If you want to gather data for social network analysis, or check it, or edit it, you tend to do so using a matrix table. Doing so via a network graph is going be very hard.
If you want to boil your data down into some aggregate picture then you can use mathematical approaches to derive properties: modularity, connectedness, etc. If you try to guess these properties by looking at a network graph, your intuition is not going to be great.
And yet network graphs of my work seem to be incredibly important for people to be able to mentally situate what’s going on, to position what I’m doing in their minds. It seems to live in between the comprehensive tabular matrix and the reductionist statistical analysis and fill a unique, qualitative role.
Gephi, which I use to visualise networks as graphs, has various algorithms for creating the network layouts. They are computationally expensive and take several seconds to run, yet after all this computation the result often leaps off the page as visually wrong – unbalanced in someway. Usually I can see what needs to change to make it right.
The sense of orientation that comes from a seeing a network graph, and the immediate ability to layout a graph in a way that apparently a computer cannot might be linked at some cognitive level – do humans have a special module for processing network graphs?
In any case, what I previously thought off as a bug – the seductive quality of the spaghetti graph – I am now reconsidering as a feature – that network graphs, even borderline illegible ones, give us some kind of context and confidence in the data we are examining. Perhaps they just act as a handy prompt to ask some important questions: are there meaningful clusters? Is the graph complete? What are the nodes, actually? What types of edges are there?
Some brief research has turned up some approaches to reducing the amount of spaghetti in the network diagram.
Above is an attempt to add matrices to network diagrams. Representing both halves of a necessarily symmetric matrix violates all kinds of Tufte dictums, that aside this graphic fails because it doesn’t aid intuition very much at all, and the hard data is impossible to read off because the matrices don’t have labels.

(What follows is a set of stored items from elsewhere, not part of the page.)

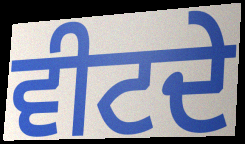
ਵੀਟਦੇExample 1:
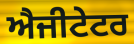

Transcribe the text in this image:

ਐਜੀਟੇਟਰ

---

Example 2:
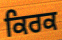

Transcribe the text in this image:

ਕਿਰਕ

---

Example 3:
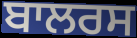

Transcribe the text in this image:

ਬਾਲਰਸ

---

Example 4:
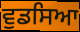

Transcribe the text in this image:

ਵੁਡਸਿਆ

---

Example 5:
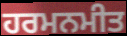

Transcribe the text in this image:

ਹਰਮਨਮੀਤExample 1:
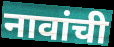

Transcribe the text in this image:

नावांची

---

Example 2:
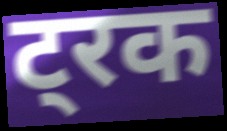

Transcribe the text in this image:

ट्रक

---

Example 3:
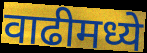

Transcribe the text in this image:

वाढीमध्ये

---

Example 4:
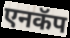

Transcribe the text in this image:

एनकॅप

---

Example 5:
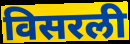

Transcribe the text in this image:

विसरलीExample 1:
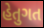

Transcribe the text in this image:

હેતુગત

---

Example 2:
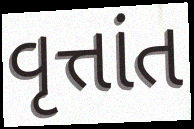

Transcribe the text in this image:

વૃત્તાંત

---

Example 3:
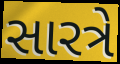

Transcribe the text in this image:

સારત્રે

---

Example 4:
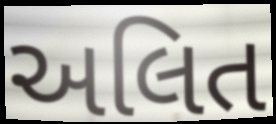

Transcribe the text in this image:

અલિત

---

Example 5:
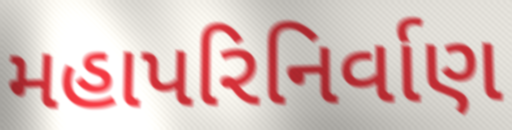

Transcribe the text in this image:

મહાપરિનિર્વાણ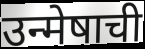
उन्मेषाचीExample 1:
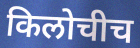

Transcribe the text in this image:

किलोचीच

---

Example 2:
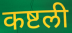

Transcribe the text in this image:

कष्टली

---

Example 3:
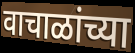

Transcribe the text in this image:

वाचाळांच्या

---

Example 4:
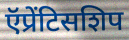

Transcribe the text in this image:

ऍप्रेंटिसशिप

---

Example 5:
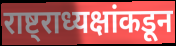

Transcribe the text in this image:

राष्ट्राध्यक्षांकडून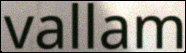
vallamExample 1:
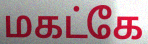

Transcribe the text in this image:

மகட்கே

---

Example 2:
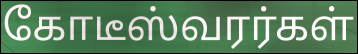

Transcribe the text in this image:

கோடீஸ்வரர்கள்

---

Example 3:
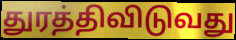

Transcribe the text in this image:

துரத்திவிடுவது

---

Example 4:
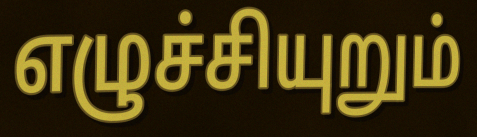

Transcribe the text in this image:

எழுச்சியுறும்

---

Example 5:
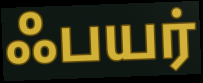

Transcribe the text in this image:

ஃபயர்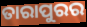
ତାରାପୁରରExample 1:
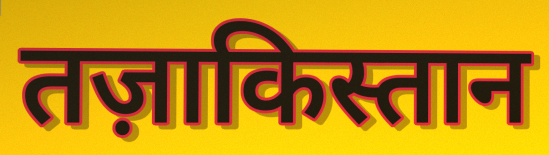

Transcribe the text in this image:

तज़ाकिस्तान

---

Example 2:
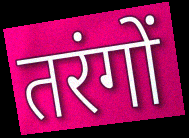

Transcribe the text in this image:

तरंगों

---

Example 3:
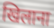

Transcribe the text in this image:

खिलाना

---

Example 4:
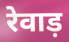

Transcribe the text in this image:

रेवाड़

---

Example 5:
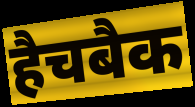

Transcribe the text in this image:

हैचबैक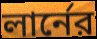
লার্নের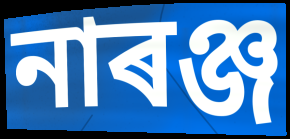
নাৰঞ্জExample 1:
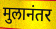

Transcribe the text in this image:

मुलानंतर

In another approach  we see an attempt to make clusters more intuitive. I think this work is more successful than the first example because of the specific focus on a qualitative, at a glance approach, however it’s also representing fewer nodes and edges so perhaps has set itself a lower hurdle. In case you can’t tell, the various coloured clusters have been encouraged to form into recognisable shapes – square, circle, heart, light great is approximating a triangle. But why square, circle, triangle? Was the key problem with this diagram comprehending the clusters anyway?

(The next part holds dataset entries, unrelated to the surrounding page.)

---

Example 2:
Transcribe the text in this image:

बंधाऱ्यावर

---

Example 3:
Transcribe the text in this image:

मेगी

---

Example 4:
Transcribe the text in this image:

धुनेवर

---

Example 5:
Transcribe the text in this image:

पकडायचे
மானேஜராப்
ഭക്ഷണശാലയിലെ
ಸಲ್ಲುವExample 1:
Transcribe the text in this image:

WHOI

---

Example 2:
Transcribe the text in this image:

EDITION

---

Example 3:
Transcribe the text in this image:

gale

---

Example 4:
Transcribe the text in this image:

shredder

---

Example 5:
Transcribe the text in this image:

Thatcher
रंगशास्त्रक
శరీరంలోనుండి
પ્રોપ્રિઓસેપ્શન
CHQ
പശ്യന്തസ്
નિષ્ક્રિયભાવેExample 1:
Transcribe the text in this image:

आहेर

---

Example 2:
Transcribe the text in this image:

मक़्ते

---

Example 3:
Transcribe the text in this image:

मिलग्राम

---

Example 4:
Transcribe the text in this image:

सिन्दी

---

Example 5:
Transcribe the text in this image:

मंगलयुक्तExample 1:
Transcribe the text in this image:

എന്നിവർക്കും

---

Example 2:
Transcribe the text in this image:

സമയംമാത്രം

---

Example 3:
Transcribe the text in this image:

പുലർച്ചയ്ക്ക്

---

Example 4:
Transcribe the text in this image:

Contextual, rather than algorithmic
In looking through data visualisation books I found pure networks, the kind that the two examples above are trying to represent, quite rare. But we’ve all seen a very famous example of network data vis – perhaps the canonical example of data visualisation – the London Tube Map. What makes it work so well is the judicious addition and removal of information. The Thames isn’t part of the network, but without it the stations are completely geographically unmoored. Yet the precise distances between the stations have been scrapped, a detail that gets in the way of the aesthetic.

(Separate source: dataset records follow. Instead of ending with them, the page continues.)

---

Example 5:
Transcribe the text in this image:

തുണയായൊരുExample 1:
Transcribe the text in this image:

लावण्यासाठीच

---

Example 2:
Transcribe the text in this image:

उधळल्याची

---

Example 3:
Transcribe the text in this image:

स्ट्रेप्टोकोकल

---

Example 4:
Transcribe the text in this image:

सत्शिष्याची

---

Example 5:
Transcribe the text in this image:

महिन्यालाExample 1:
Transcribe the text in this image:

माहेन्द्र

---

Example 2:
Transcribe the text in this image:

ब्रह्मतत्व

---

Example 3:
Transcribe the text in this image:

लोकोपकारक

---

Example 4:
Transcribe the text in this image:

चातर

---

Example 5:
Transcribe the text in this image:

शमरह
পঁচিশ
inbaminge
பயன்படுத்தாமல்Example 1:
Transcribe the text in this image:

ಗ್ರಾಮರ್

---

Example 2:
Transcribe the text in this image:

The tubemap has been been done to death, so I’ve included British Airways’ network graph of their flights, circa 1989. Here there is an extra contextual detail of the dotted connections which reach around what would be the back of the globe if we were looking at normal map of the earth. I also like the pleasing way that different destinations peel of a central spine.
These bespoke visualisations seem to be pointing out the inadequacy of the purely algorithmic approach of software packages like Gephi.
Even so, it seems that we take something from even the worst spaghetti diagrams.
 Henry, Nathalie, J. Fekete, and Michael J. McGuffin. “NodeTrix: a hybrid visualization of social networks.” Visualization and Computer Graphics, IEEE Transactions on 13.6 (2007): 1302-1309.
 Shannon, Ross, Aaron Quigley, and Paddy Nixon. “Graphemes: self-organizing shape-based clustered structures for network visualisations.” CHI’10 Extended Abstracts on Human Factors in Computing Systems. ACM, 2010.